Die Umsatz- und Organisationsstruktur im Filialnetz unterliegt
aktuell einem Wandel. Der Umsatz verringerte sich vor diesem
Hintergrund um 31,7 Mio EUR, die Gesamtkosten wurden gleichzeitig um
34,7 Mio EUR reduziert. In der Umsatzdarstellung 2009 waren noch 13,3
Mio EUR Umsatz Prepaid-Telefonwertkarten inkludiert.

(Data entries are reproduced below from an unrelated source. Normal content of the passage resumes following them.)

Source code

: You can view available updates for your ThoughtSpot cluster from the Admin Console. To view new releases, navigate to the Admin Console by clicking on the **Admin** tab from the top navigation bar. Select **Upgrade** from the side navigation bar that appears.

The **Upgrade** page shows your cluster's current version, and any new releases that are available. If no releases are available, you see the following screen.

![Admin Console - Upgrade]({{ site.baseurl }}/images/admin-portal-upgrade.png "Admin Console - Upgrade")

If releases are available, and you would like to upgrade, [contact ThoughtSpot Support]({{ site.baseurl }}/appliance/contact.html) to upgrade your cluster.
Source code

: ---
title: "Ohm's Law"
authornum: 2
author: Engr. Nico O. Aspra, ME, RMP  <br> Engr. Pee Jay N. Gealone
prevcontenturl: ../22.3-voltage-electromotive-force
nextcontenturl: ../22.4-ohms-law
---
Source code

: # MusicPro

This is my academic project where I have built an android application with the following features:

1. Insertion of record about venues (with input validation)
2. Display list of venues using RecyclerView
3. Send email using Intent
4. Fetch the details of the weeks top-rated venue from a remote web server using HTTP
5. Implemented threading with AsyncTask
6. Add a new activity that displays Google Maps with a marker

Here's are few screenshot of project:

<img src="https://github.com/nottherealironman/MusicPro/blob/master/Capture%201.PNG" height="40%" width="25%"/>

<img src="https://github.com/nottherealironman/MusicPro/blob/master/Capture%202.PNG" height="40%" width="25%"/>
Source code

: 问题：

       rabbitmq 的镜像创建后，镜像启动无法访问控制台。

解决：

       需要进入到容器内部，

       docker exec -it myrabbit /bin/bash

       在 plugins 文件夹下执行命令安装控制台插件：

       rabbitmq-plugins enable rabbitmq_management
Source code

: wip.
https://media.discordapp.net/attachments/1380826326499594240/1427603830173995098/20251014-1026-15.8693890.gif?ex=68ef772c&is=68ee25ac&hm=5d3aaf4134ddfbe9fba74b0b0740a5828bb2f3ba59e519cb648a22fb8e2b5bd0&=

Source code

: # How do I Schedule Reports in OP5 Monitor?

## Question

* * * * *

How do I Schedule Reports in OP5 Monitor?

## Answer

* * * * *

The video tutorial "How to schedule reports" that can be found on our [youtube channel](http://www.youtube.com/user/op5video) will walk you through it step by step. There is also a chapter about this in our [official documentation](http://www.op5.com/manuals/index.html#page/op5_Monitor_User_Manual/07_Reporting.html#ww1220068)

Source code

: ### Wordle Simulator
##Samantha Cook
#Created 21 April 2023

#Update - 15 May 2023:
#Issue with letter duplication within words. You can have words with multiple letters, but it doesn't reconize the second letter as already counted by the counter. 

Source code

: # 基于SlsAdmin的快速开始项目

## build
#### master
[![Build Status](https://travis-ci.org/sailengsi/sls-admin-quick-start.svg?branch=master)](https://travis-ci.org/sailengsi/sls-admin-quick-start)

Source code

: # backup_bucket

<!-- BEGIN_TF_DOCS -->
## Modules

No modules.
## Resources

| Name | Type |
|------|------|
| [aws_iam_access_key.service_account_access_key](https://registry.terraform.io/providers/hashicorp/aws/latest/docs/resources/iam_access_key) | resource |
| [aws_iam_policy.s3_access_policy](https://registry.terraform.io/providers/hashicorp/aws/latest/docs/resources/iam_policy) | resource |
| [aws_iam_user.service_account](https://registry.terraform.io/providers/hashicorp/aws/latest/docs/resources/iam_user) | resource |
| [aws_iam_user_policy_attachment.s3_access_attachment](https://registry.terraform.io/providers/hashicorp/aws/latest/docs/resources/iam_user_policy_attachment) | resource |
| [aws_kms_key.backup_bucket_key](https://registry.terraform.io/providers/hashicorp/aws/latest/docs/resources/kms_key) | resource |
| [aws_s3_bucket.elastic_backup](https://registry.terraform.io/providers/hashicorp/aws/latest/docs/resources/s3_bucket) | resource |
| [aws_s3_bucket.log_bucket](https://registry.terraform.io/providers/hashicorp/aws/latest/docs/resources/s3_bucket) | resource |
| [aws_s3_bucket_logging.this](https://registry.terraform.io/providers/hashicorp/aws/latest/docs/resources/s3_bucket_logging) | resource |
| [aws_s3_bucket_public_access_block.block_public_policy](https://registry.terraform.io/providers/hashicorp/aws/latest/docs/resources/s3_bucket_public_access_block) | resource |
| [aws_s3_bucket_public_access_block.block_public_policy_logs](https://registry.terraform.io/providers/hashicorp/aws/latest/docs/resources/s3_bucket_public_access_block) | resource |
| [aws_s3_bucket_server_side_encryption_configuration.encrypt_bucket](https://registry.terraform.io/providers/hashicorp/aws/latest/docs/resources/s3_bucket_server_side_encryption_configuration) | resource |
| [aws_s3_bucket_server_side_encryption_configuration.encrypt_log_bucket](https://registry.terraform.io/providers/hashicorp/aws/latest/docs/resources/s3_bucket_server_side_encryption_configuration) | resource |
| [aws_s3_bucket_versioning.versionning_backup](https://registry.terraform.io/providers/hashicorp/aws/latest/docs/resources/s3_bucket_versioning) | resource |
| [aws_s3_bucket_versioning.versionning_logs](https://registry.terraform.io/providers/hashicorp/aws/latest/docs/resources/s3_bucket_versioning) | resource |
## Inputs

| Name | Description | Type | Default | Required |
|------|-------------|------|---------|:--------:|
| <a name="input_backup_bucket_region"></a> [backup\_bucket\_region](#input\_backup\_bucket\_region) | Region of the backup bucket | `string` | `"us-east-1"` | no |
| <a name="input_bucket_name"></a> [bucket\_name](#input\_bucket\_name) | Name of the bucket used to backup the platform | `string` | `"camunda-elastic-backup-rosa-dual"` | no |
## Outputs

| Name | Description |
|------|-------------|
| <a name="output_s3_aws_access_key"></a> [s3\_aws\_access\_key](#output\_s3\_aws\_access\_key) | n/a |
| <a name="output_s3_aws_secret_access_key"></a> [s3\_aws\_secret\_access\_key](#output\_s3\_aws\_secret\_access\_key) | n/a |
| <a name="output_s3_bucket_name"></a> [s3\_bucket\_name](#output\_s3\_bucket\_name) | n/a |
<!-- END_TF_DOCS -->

Auch die
Innenumsätze reduzierten sich wegen der verstärkten Direktabholung
von Briefen und Paketen bei Großkunden um 13,7 Mio EUR.

Gewinn- und Verlustrechnung (Mio EUR):
Umsatzerlöse 2009: 2.356,9; 2010: 2.351,1 (-0,2%)
EBITDA 2009: 269,2; 2010: 262,1 (-2,6%)
EBIT 2009: 149,4; 2010: 156,9 (5,0%)
Periodenergebnis 2009: 79,7; 2010 118,4 (48,5%)
Ergebnis je Aktie (EUR) 2009: 1,18; 2010 1,75 (48,5%)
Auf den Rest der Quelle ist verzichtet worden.